**TASK TO COMPLETE**.
Reproduce the passage on learner centered learning from "Now let me be" up to and including "or institution focused.".

**EXERCISE TEXT**.
◆ ◆ ◆ ◆ ◆ ◆ ◆
Now let me be clear - what I mean by that is learner created learning in the sense I have been describing above. It is not learner centered learning in the sense where we put them into a library and tell them to read. Experts are available. Instruction is available. But the organizing of the learning is undertaken by the learner.

Now in our discussions of learner centered learning the question of learning styles came up - inevitably. Interestingly, to none of us was learner centered learning a matter of designing for different learning styles. Not because we think that people don't have different learning styles (though Merrill hummed and hawed on the point), but because designing for different learning styles doesn't capture the essence of learner centered learning. A good designer can design for different learning styles while at the same time being instructor or institution focused.

But Merrill did raise a division of learning styles advanced by one writer - I forget the name and can't find it on the net (when will people learn to publish their stuff on the net, where people can read it!). Essentially, the author proposed that learning styles can be defined according to the learner's attitude toward learning:

  • Transforming - they engage and transform the learning materials
  • Performing - they do what they need to get an A
  • Conforming - they do what they need to get by
  • Resisting - they do not want to be in this learning situation

There are different ways to approach this thesis. One way is to suggest that you need to design for each of these four groups. Another, volunteered by a member of the audience, is that the objective of instruction ought to be to convert every learner to the transforming mode of learning.

To me, however, the fact that there are people in a class who are not transformers - the fact that there are people in the class who only want a grade, who only want to get by, who don't want to be there at all - is evidence that the learning in question is not learner centered. Or to put the same point another way: learning centered learning means that each and every learner wants to be learning whatever they are learning.

In an important sense, learner centered design is a misnomer. Once we start making decisions for the learner - even if they are in the learner's best interests - we have moved from the realm of learner centered learning to the realm of instructor centered learning.

As I said, I saw this coming. Not exactly Valdy's chorus of boos, but a chorus of comments to the effect that learners are not able to structure their own learning.

I reject that proposition.

Look at it this way: according to David Merrill, the instructors can't teach. And according to Merrill and many others in the audience, the students can't learn on their own. The two sentences can't both be true, because it follows from them that no learning is happening at all, a proposition that is manifestly false.
◆ ◆ ◆ ◆ ◆ ◆ ◆
Saved data entries:
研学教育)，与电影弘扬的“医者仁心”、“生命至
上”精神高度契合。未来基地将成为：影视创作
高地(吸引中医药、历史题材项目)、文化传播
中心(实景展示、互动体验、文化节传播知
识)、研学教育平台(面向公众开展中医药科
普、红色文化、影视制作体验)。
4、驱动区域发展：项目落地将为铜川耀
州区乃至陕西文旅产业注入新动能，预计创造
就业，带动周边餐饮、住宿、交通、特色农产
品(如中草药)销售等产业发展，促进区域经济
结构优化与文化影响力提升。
◆ ◆ ◆ ◆ ◆ ◆ ◆
**TASK SOLUTION**.
Now let me be clear - what I mean by that is learner created learning in the sense I have been describing above. It is not learner centered learning in the sense where we put them into a library and tell them to read. Experts are available. Instruction is available. But the organizing of the learning is undertaken by the learner.

Now in our discussions of learner centered learning the question of learning styles came up - inevitably. Interestingly, to none of us was learner centered learning a matter of designing for different learning styles. Not because we think that people don't have different learning styles (though Merrill hummed and hawed on the point), but because designing for different learning styles doesn't capture the essence of learner centered learning. A good designer can design for different learning styles while at the same time being instructor or institution focused.